Clearly, Rev. Jesse Jackson has nitched a spot for himself in history. New Republic writer Hendrik Hertzberg has claimed that Jackson is one of the most important Black leaders in America this century, ranking him behind only Booker T. Washington and Martin Luther King, Jr.
Caught up in the thrill of seeing the first Black politician to enjoy national success, Blacks are losing perspective on just what Jackson's success means.
Instead of asking politicians what Blacks should expect from them in the next administration and asking them about their civil rights records, they have become almost hypnotized with the Jesse Jackson question: How is Jesse being treated? Is he being included? What is Jesse's role?

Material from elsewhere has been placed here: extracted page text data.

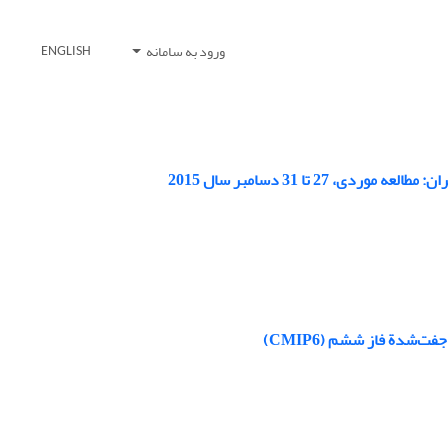
ورود به سامانه
ENGLISH
‌شدة فاز ششم (CMIP6)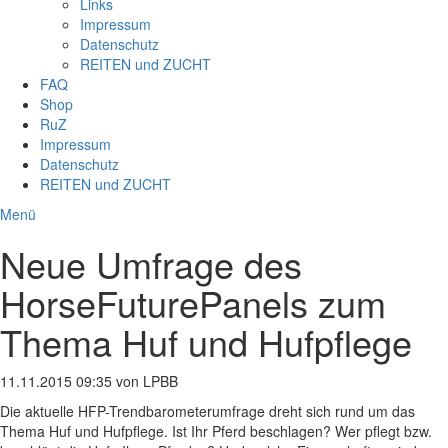
Links
Impressum
Datenschutz
REITEN und ZUCHT
FAQ
Shop
RuZ
Impressum
Datenschutz
REITEN und ZUCHT
Menü
Neue Umfrage des
HorseFuturePanels zum
Thema Huf und Hufpflege
11.11.2015 09:35
von LPBB
Die aktuelle HFP-Trendbarometerumfrage dreht sich rund um das
Thema Huf und Hufpflege. Ist Ihr Pferd beschlagen? Wer pflegt bzw.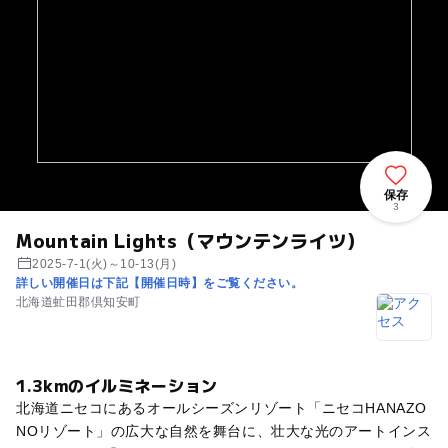
保存
3
Mountain Lights（マウンテンライツ）
2025-7-1(火)～10-13(月)
詳しい開催日は下記【開催日時】をご覧ください。
北海道虻田郡倶知安町
1.3kmのイルミネーション
北海道ニセコにあるオールシーズンリゾート「ニセコHANAZO
NOリゾート」の広大な自然を舞台に、壮大な光のアートインス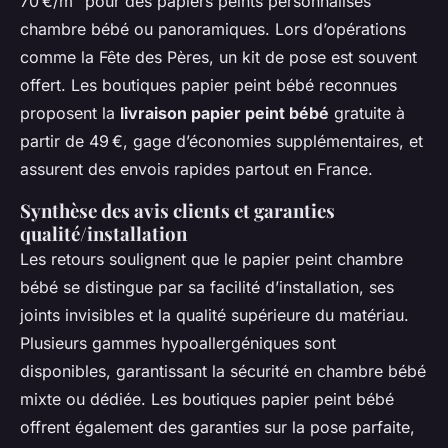
70 €/m² pour des papiers peints personnalisés
chambre bébé ou panoramiques. Lors d’opérations
comme la Fête des Pères, un kit de pose est souvent
offert. Les boutiques papier peint bébé reconnues
proposent la
livraison papier peint bébé
gratuite à
partir de 49 €, gage d’économies supplémentaires, et
assurent des envois rapides partout en France.
Synthèse des avis clients et garanties
qualité/installation
Les retours soulignent que le papier peint chambre
bébé se distingue par sa facilité d’installation, ses
joints invisibles et la qualité supérieure du matériau.
Plusieurs gammes hypoallergéniques sont
disponibles, garantissant la sécurité en chambre bébé
mixte ou dédiée. Les boutiques papier peint bébé
offrent également des garanties sur la pose parfaite,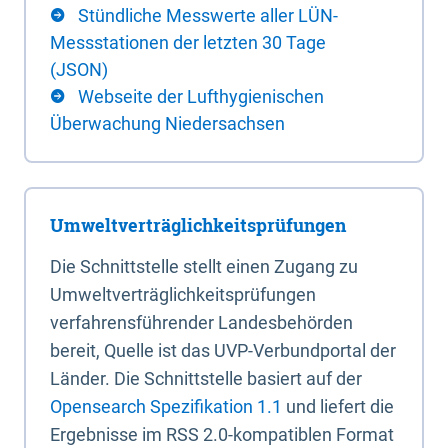
Stündliche Messwerte aller LÜN-
Messstationen der letzten 30 Tage
(JSON)
Webseite der Lufthygienischen
Überwachung Niedersachsen
Umweltverträglichkeitsprüfungen
Die Schnittstelle stellt einen Zugang zu
Umweltverträglichkeitsprüfungen
verfahrensführender Landesbehörden
bereit, Quelle ist das UVP-Verbundportal der
Länder. Die Schnittstelle basiert auf der
Opensearch Spezifikation 1.1
und liefert die
Ergebnisse im RSS 2.0-kompatiblen Format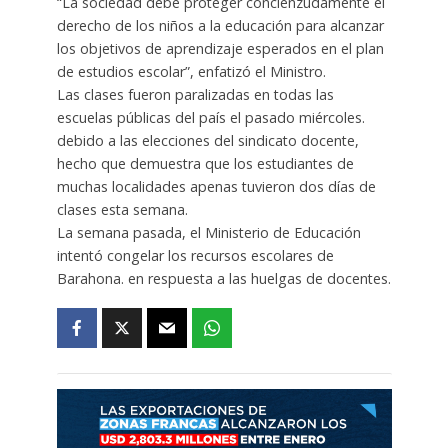
“La sociedad debe proteger concienzudamente el
derecho de los niños a la educación para alcanzar
los objetivos de aprendizaje esperados en el plan
de estudios escolar”, enfatizó el Ministro.
Las clases fueron paralizadas en todas las
escuelas públicas del país el pasado miércoles.
debido a las elecciones del sindicato docente,
hecho que demuestra que los estudiantes de
muchas localidades apenas tuvieron dos días de
clases esta semana.
La semana pasada, el Ministerio de Educación
intentó congelar los recursos escolares de
Barahona. en respuesta a las huelgas de docentes.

These are limited questions during an election race. Have Blacks really compared Gov. Michael S. Dukakis to Vice President George Bush? Remember, those are the two candidates. Or are they looking for a signal from Jesse Jackson as to whom he feels is the best candidate?
So far, sadly, it appears to be the latter. Blacks have lined themselves up behind Jackson, who is now seen as the the Black leader.
JACKSON is acknowledged by many to be the leader of Blacks. Exhibit A is not the 1988 Democratic Convention, which was dominated by Jackson, but the 1984 convention held in San Francisco.
Jackson's followers heckled Coretta Scott King, widow of Martin Luther King Jr., and Atlanta Mayor Andrew Young for not supporting Jackson.
That shameful act merely proved to foreshadow the stranglehold Jackson has on Blacks. There is not a Black politician willing to outright challenge Jackson these days. King's former aides have also fallen into line. Jackson has proven that not only can he get the Black vote, but that he can also direct it.
But there could be danger in this power. Jackson is now unchallenged. With Jackson holding all of the Black vote in his hands, he is actually paralyzing it at the same time.
Look at what has happened to the Black vote this year. It has been the subject of the Dukakis-Jackson cat-and-mouse game.
Jesse has it, Mike wants it.
When it turned out that Jackson would not be on the ticket, and that he could further his own interests by conceding, he then gave the signal to Blacks that it's okay to vote for the other guy.
ACCORDING to the polls, the signal was detected. A poll conducted shortly afer the convention revealed that 81 percent of Blacks said they will support Dukakis in November.
That same poll can be seen as discouraging to soon-to-be Republican nominee George Bush and a big victory for Dukakis and Jackson. With the Black vote in the bag, the Democratic Party has a legitimate shot at knocking off the Republicans for only the second time in the last six elections.